### What the task requires
In the copy, include no pictures, but reproduce every record exactly.

### The records

== Segment start ==

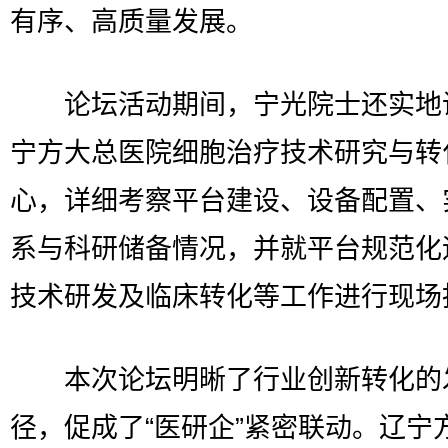
有序、高质量发展。
论坛活动期间，宁光院士还实地
宁方大总医院细胞治疗技术研究与转
心，详细考察平台建设、设备配置、
系与科研储备情况，并就平台规范化
技术研发及临床转化等工作进行现场
本次论坛明晰了行业创新转化的
径，促成了“医研企”紧密联动。辽宁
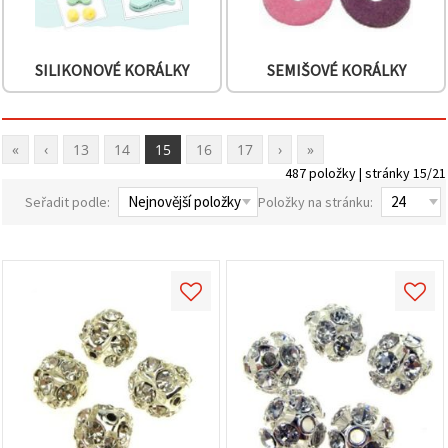
SILIKONOVÉ KORÁLKY
SEMIŠOVÉ KORÁLKY
«
‹
13
14
15
16
17
›
»
487 položky | stránky 15/21
Seřadit podle:
Položky na stránku:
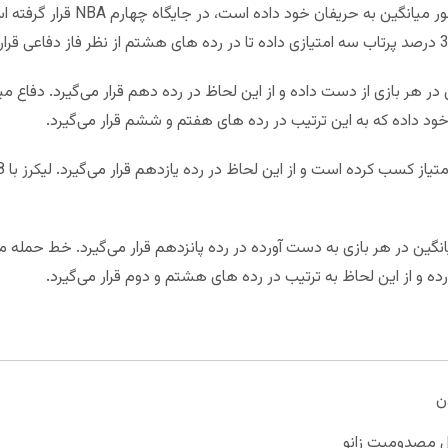
دن
ل مصدومیت زانو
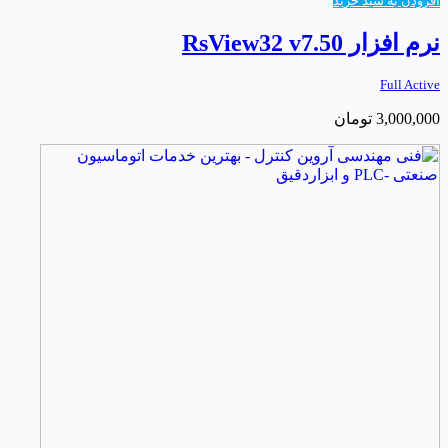
افزودن به سبد خرید
نرم افزار RsView32 v7.50
Full Active
3,000,000
تومان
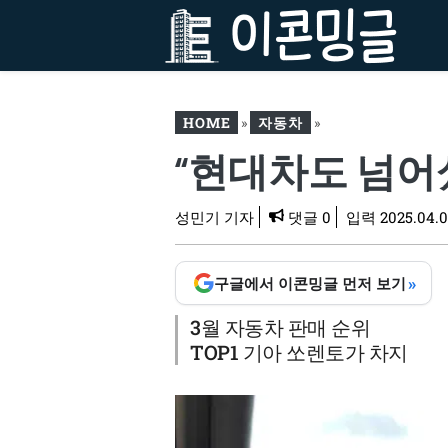
컨
텐
츠
로
건
HOME
»
자동차
»
너
“현대차도 넘어섰
뛰
“현대차도 넘어섰다”… 3월
기
판매 순위보니 ‘역시’
성민기 기자
댓글 0
입력
2025.04.0
»
구글에서 이콘밍글 먼저 보기
3월 자동차 판매 순위
TOP1 기아 쏘렌토가 차지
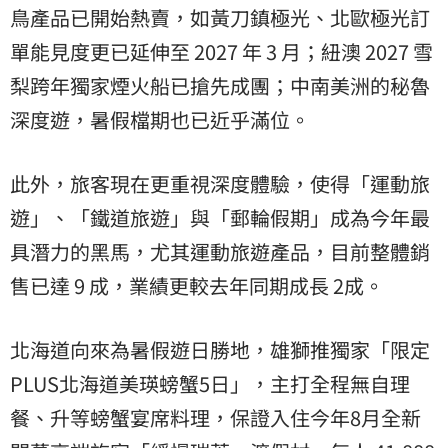
鳥產品已開始熱賣，如黃刀鎮極光、北歐極光訂
單能見度更已延伸至 2027 年 3 月；紐澳 2027 雪
梨跨年獨家煙火船已搶先成團；中南美洲的秘魯
深度遊，暑假檔期也已近乎滿位。
此外，旅客現在更重視深度體驗，使得「運動旅
遊」、「鐵道旅遊」與「郵輪假期」成為今年最
具潛力的黑馬，尤其運動旅遊產品，目前整體銷
售已達 9 成，業績更較去年同期成長 2成。
北海道向來為暑假遊日勝地，雄獅推獨家「限定
PLUS北海道美瑛螃蟹5日」，主打全程無自理
餐、升等螃蟹宴席料理，保證入住今年8月全新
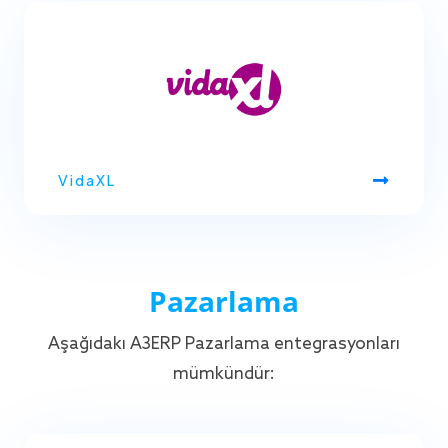
VidaXL
Pazarlama
Aşağıdaki A3ERP Pazarlama entegrasyonları
mümkündür:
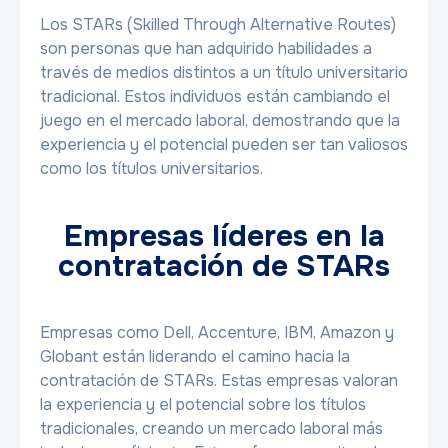
Los STARs (Skilled Through Alternative Routes)
son personas que han adquirido habilidades a
través de medios distintos a un título universitario
tradicional. Estos individuos están cambiando el
juego en el mercado laboral, demostrando que la
experiencia y el potencial pueden ser tan valiosos
como los títulos universitarios.
Empresas líderes en la
contratación de STARs
Empresas como Dell, Accenture, IBM, Amazon y
Globant están liderando el camino hacia la
contratación de STARs. Estas empresas valoran
la experiencia y el potencial sobre los títulos
tradicionales, creando un mercado laboral más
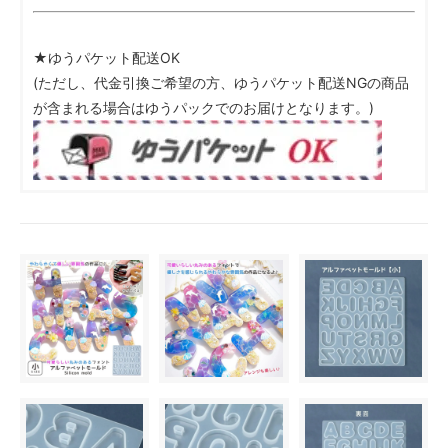
★ゆうパケット配送OK
(ただし、代金引換ご希望の方、ゆうパケット配送NGの商品
が含まれる場合はゆうパックでのお届けとなります。)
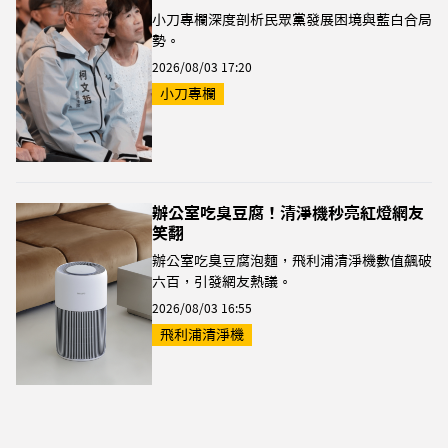
小刀專欄深度剖析民眾黨發展困境與藍白合局
勢。
2026/08/03 17:20
小刀專欄
辦公室吃臭豆腐！清淨機秒亮紅燈網友
笑翻
辦公室吃臭豆腐泡麵，飛利浦清淨機數值飆破
六百，引發網友熱議。
2026/08/03 16:55
飛利浦清淨機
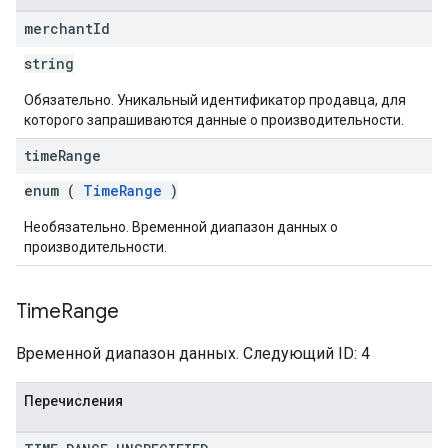
merchant
Id
string
Обязательно. Уникальный идентификатор продавца, для
которого запрашиваются данные о производительности.
time
Range
enum (
TimeRange
)
Необязательно. Временной диапазон данных о
производительности.
Time
Range
Временной диапазон данных. Следующий ID: 4
Перечисления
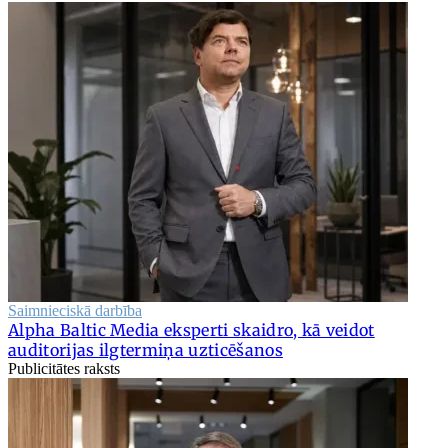
Saimnieciskā darbība
Alpha Baltic Media eksperti skaidro, kā veidot
auditorijas ilgtermiņa uzticēšanos
Publicitātes raksts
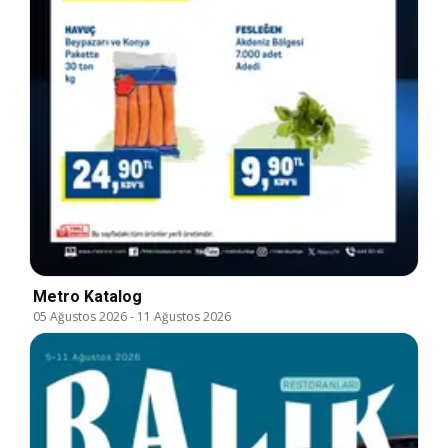
Metro Katalog
05 Ağustos 2026
-
11 Ağustos 2026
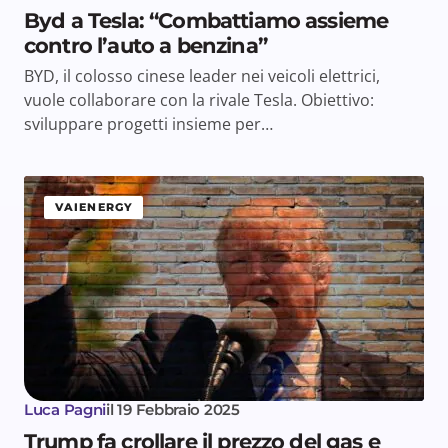
Byd a Tesla: “Combattiamo assieme
contro l’auto a benzina”
BYD, il colosso cinese leader nei veicoli elettrici,
vuole collaborare con la rivale Tesla. Obiettivo:
sviluppare progetti insieme per…
VAIENERGY
Luca Pagni
il
19 Febbraio 2025
Trump fa crollare il prezzo del gas e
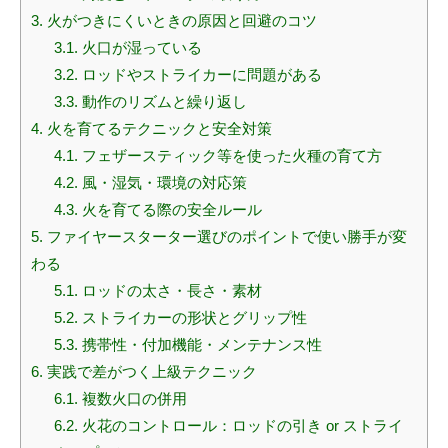
3.
火がつきにくいときの原因と回避のコツ
3.1.
火口が湿っている
3.2.
ロッドやストライカーに問題がある
3.3.
動作のリズムと繰り返し
4.
火を育てるテクニックと安全対策
4.1.
フェザースティック等を使った火種の育て方
4.2.
風・湿気・環境の対応策
4.3.
火を育てる際の安全ルール
5.
ファイヤースターター選びのポイントで使い勝手が変
わる
5.1.
ロッドの太さ・長さ・素材
5.2.
ストライカーの形状とグリップ性
5.3.
携帯性・付加機能・メンテナンス性
6.
実践で差がつく上級テクニック
6.1.
複数火口の併用
6.2.
火花のコントロール：ロッドの引き or ストライ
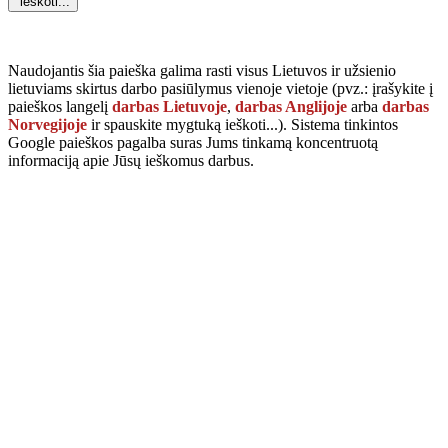
Naudojantis šia paieška galima rasti visus Lietuvos ir užsienio
lietuviams skirtus darbo pasiūlymus vienoje vietoje (pvz.: įrašykite į
paieškos langelį
darbas Lietuvoje
,
darbas Anglijoje
arba
darbas
Norvegijoje
ir spauskite mygtuką
ieškoti...
). Sistema tinkintos
Google paieškos pagalba suras Jums tinkamą koncentruotą
informaciją apie Jūsų ieškomus darbus.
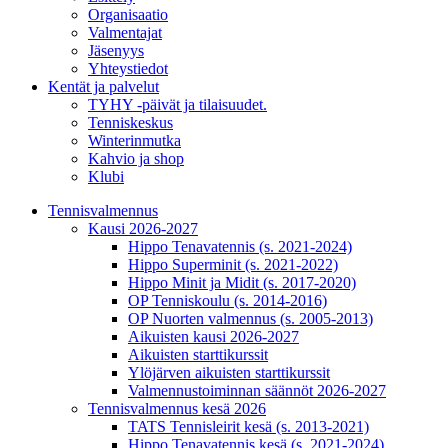
Organisaatio
Valmentajat
Jäsenyys
Yhteystiedot
Kentät ja palvelut
TYHY -päivät ja tilaisuudet.
Tenniskeskus
Winterinmutka
Kahvio ja shop
Klubi
Tennisvalmennus
Kausi 2026-2027
Hippo Tenavatennis (s. 2021-2024)
Hippo Superminit (s. 2021-2022)
Hippo Minit ja Midit (s. 2017-2020)
OP Tenniskoulu (s. 2014-2016)
OP Nuorten valmennus (s. 2005-2013)
Aikuisten kausi 2026-2027
Aikuisten starttikurssit
Ylöjärven aikuisten starttikurssit
Valmennustoiminnan säännöt 2026-2027
Tennisvalmennus kesä 2026
TATS Tennisleirit kesä (s. 2013-2021)
Hippo Tenavatennis kesä (s. 2021-2024)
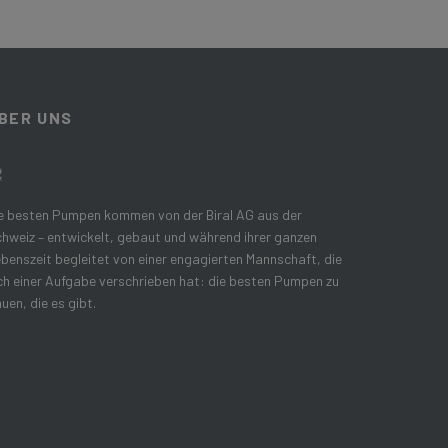
BER UNS
e besten Pumpen kommen von der Biral AG aus der
hweiz – entwickelt, gebaut und während ihrer ganzen
benszeit begleitet von einer engagierten Mannschaft, die
ch einer Aufgabe verschrieben hat: die besten Pumpen zu
uen, die es gibt.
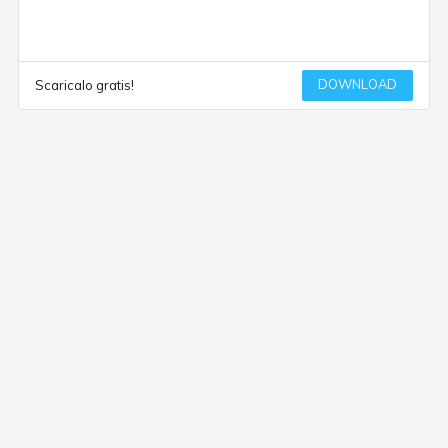
DOWNLOAD
Scaricalo gratis!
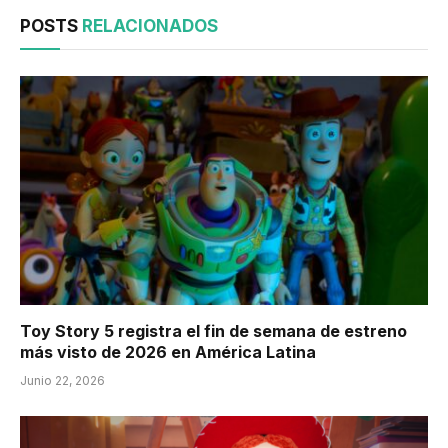
POSTS
RELACIONADOS
Toy Story 5 registra el fin de semana de estreno
más visto de 2026 en América Latina
Junio 22, 2026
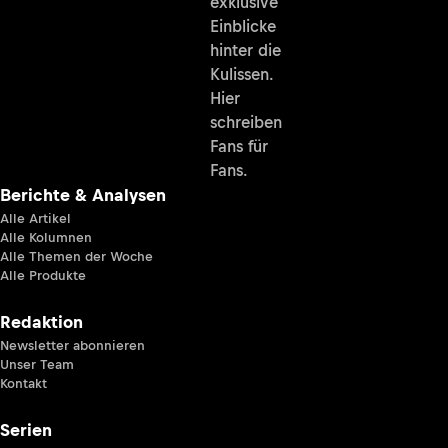
exklusive
Einblicke
hinter die
Kulissen.
Hier
schreiben
Fans für
Fans.
Berichte & Analysen
Alle Artikel
Alle Kolumnen
Alle Themen der Woche
Alle Produkte
Redaktion
Newsletter abonnieren
Unser Team
Kontakt
Serien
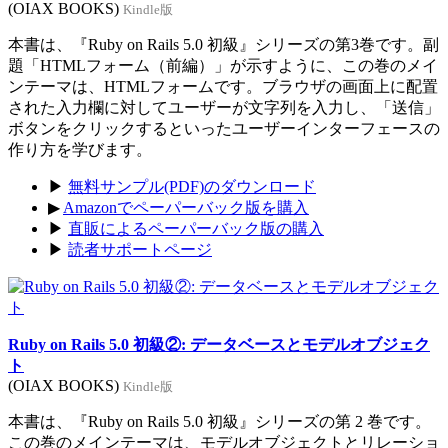
(OIAX BOOKS)
Kindle版
本書は、『Ruby on Rails 5.0 初級』シリーズの第3巻です。副
題「HTMLフォーム（前編）」が示すように、この巻のメイ
ンテーマは、HTMLフォームです。ブラウザの画面上に配置
された入力欄に対してユーザーが文字列を入力し、「送信」
ボタンをクリックするといったユーザーインターフェースの
作り方を学びます。
▶
無料サンプル(PDF)のダウンロード
▶
Amazonでペーパーバック版を購入
▶
直販によるペーパーバック版の購入
▶
読者サポートページ
Ruby on Rails 5.0 初級②: データベースとモデルオブジェク
ト
(OIAX BOOKS)
Kindle版
本書は、『Ruby on Rails 5.0 初級』シリーズの第 2 巻です。
この巻のメインテーマは、モデルオブジェクトとリレーショ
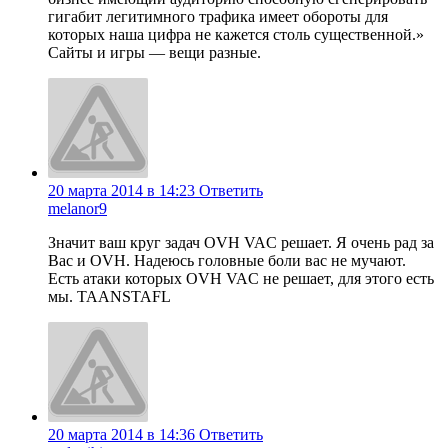
гигабит легитимного трафика имеет обороты для
которых наша цифра не кажется столь существенной.»
Сайты и игры — вещи разные.
20 марта 2014 в 14:23
Ответить
melanor9
Значит ваш круг задач OVH VAC решает. Я очень рад за
Вас и OVH. Надеюсь головные боли вас не мучают.
Есть атаки которых OVH VAC не решает, для этого есть
мы. TAANSTAFL
20 марта 2014 в 14:36
Ответить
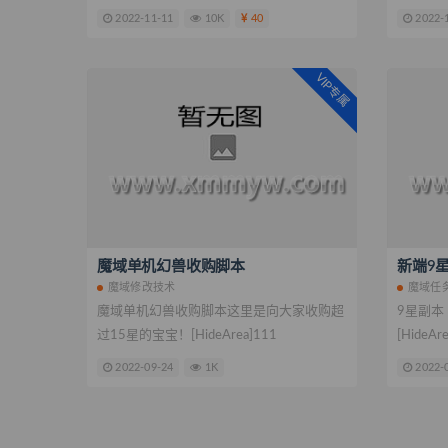
2022-11-11
10K
40
2022-
VIP专属
魔域单机幻兽收购脚本
新端9
魔域修改技术
魔域任
魔域单机幻兽收购脚本这里是向大家收购超
9星副本
过15星的宝宝！[HideArea]111
[HideAr
2022-09-24
1K
2022-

== Segment end ==

### Result
有序、高质量发展。
论坛活动期间，宁光院士还实地
宁方大总医院细胞治疗技术研究与转
心，详细考察平台建设、设备配置、
系与科研储备情况，并就平台规范化
技术研发及临床转化等工作进行现场
本次论坛明晰了行业创新转化的
径，促成了“医研企”紧密联动。辽宁
SILIKONOVÉ KORÁLKY
SEMIŠOVÉ KORÁLKY
«
‹
13
14
15
16
17
›
»
487 položky | stránky 15/21
Seřadit podle:
Položky na stránku:
دن
ل مصدومیت زانو
افزودن به سبد خرید
نرم افزار RsView32 v7.50
Full Active
3,000,000
تومان
컨
텐
츠
로
건
HOME
»
자동차
»
너
“현대차도 넘어섰
뛰
“현대차도 넘어섰다”… 3월
기
판매 순위보니 ‘역시’
성민기 기자
댓글 0
입력
2025.04.0
»
구글에서 이콘밍글 먼저 보기
3월 자동차 판매 순위
TOP1 기아 쏘렌토가 차지
鳥產品已開始熱賣，如黃刀鎮極光、北歐極光訂
單能見度更已延伸至 2027 年 3 月；紐澳 2027 雪
梨跨年獨家煙火船已搶先成團；中南美洲的秘魯
深度遊，暑假檔期也已近乎滿位。
此外，旅客現在更重視深度體驗，使得「運動旅
遊」、「鐵道旅遊」與「郵輪假期」成為今年最
具潛力的黑馬，尤其運動旅遊產品，目前整體銷
售已達 9 成，業績更較去年同期成長 2成。
北海道向來為暑假遊日勝地，雄獅推獨家「限定
PLUS北海道美瑛螃蟹5日」，主打全程無自理
餐、升等螃蟹宴席料理，保證入住今年8月全新
VidaXL
Pazarlama
Aşağıdaki A3ERP Pazarlama entegrasyonları
mümkündür:
Los STARs (Skilled Through Alternative Routes)
son personas que han adquirido habilidades a
través de medios distintos a un título universitario
tradicional. Estos individuos están cambiando el
juego en el mercado laboral, demostrando que la
experiencia y el potencial pueden ser tan valiosos
como los títulos universitarios.
Empresas líderes en la
contratación de STARs
Empresas como Dell, Accenture, IBM, Amazon y
Globant están liderando el camino hacia la
contratación de STARs. Estas empresas valoran
la experiencia y el potencial sobre los títulos
tradicionales, creando un mercado laboral más
★ゆうパケット配送OK
(ただし、代金引換ご希望の方、ゆうパケット配送NGの商品
が含まれる場合はゆうパックでのお届けとなります。)
小刀專欄深度剖析民眾黨發展困境與藍白合局
勢。
2026/08/03 17:20
小刀專欄
辦公室吃臭豆腐！清淨機秒亮紅燈網友
笑翻
辦公室吃臭豆腐泡麵，飛利浦清淨機數值飆破
六百，引發網友熱議。
2026/08/03 16:55
飛利浦清淨機
merchant
Id
string
Обязательно. Уникальный идентификатор продавца, для
которого запрашиваются данные о производительности.
time
Range
enum (
TimeRange
)
Необязательно. Временной диапазон данных о
производительности.
Time
Range
Временной диапазон данных. Следующий ID: 4
Перечисления
Saimnieciskā darbība
Alpha Baltic Media eksperti skaidro, kā veidot
auditorijas ilgtermiņa uzticēšanos
Publicitātes raksts
Metro Katalog
05 Ağustos 2026
-
11 Ağustos 2026
Byd a Tesla: “Combattiamo assieme
contro l’auto a benzina”
BYD, il colosso cinese leader nei veicoli elettrici,
vuole collaborare con la rivale Tesla. Obiettivo:
sviluppare progetti insieme per…
VAIENERGY
Luca Pagni
il
19 Febbraio 2025
Trump fa crollare il prezzo del gas e
3.
火がつきにくいときの原因と回避のコツ
3.1.
火口が湿っている
3.2.
ロッドやストライカーに問題がある
3.3.
動作のリズムと繰り返し
4.
火を育てるテクニックと安全対策
4.1.
フェザースティック等を使った火種の育て方
4.2.
風・湿気・環境の対応策
4.3.
火を育てる際の安全ルール
5.
ファイヤースターター選びのポイントで使い勝手が変
わる
5.1.
ロッドの太さ・長さ・素材
5.2.
ストライカーの形状とグリップ性
5.3.
携帯性・付加機能・メンテナンス性
6.
実践で差がつく上級テクニック
6.1.
複数火口の併用
6.2.
火花のコントロール：ロッドの引き or ストライ
Naudojantis šia paieška galima rasti visus Lietuvos ir užsienio
lietuviams skirtus darbo pasiūlymus vienoje vietoje (pvz.: įrašykite į
paieškos langelį
darbas Lietuvoje
,
darbas Anglijoje
arba
darbas
Norvegijoje
ir spauskite mygtuką
ieškoti...
). Sistema tinkintos
Google paieškos pagalba suras Jums tinkamą koncentruotą
informaciją apie Jūsų ieškomus darbus.
Organisaatio
Valmentajat
Jäsenyys
Yhteystiedot
Kentät ja palvelut
TYHY -päivät ja tilaisuudet.
Tenniskeskus
Winterinmutka
Kahvio ja shop
Klubi
Tennisvalmennus
Kausi 2026-2027
Hippo Tenavatennis (s. 2021-2024)
Hippo Superminit (s. 2021-2022)
Hippo Minit ja Midit (s. 2017-2020)
OP Tenniskoulu (s. 2014-2016)
OP Nuorten valmennus (s. 2005-2013)
Aikuisten kausi 2026-2027
Aikuisten starttikurssit
Ylöjärven aikuisten starttikurssit
Valmennustoiminnan säännöt 2026-2027
Tennisvalmennus kesä 2026
TATS Tennisleirit kesä (s. 2013-2021)
Hippo Tenavatennis kesä (s. 2021-2024)
BER UNS
e besten Pumpen kommen von der Biral AG aus der
hweiz – entwickelt, gebaut und während ihrer ganzen
benszeit begleitet von einer engagierten Mannschaft, die
ch einer Aufgabe verschrieben hat: die besten Pumpen zu
uen, die es gibt.
DOWNLOAD
Scaricalo gratis!
POSTS
RELACIONADOS
Toy Story 5 registra el fin de semana de estreno
más visto de 2026 en América Latina
Junio 22, 2026
exklusive
Einblicke
hinter die
Kulissen.
Hier
schreiben
Fans für
Fans.
Berichte & Analysen
Alle Artikel
Alle Kolumnen
Alle Themen der Woche
Alle Produkte
Redaktion
Newsletter abonnieren
Unser Team
Kontakt
Serien
(OIAX BOOKS)
Kindle版
本書は、『Ruby on Rails 5.0 初級』シリーズの第3巻です。副
題「HTMLフォーム（前編）」が示すように、この巻のメイ
ンテーマは、HTMLフォームです。ブラウザの画面上に配置
された入力欄に対してユーザーが文字列を入力し、「送信」
ボタンをクリックするといったユーザーインターフェースの
作り方を学びます。
▶
無料サンプル(PDF)のダウンロード
▶
Amazonでペーパーバック版を購入
▶
直販によるペーパーバック版の購入
▶
読者サポートページ
Ruby on Rails 5.0 初級②: データベースとモデルオブジェク
ト
(OIAX BOOKS)
Kindle版
本書は、『Ruby on Rails 5.0 初級』シリーズの第 2 巻です。
この巻のメインテーマは、モデルオブジェクトとリレーショ
гигабит легитимного трафика имеет обороты для
которых наша цифра не кажется столь существенной.»
Сайты и игры — вещи разные.
20 марта 2014 в 14:23
Ответить
melanor9
Значит ваш круг задач OVH VAC решает. Я очень рад за
Вас и OVH. Надеюсь головные боли вас не мучают.
Есть атаки которых OVH VAC не решает, для этого есть
мы. TAANSTAFL
20 марта 2014 в 14:36
Ответить
2022-11-11
10K
40
2022-
VIP专属
魔域单机幻兽收购脚本
新端9
魔域修改技术
魔域任
魔域单机幻兽收购脚本这里是向大家收购超
9星副本
过15星的宝宝！[HideArea]111
[HideAr
2022-09-24
1K
2022-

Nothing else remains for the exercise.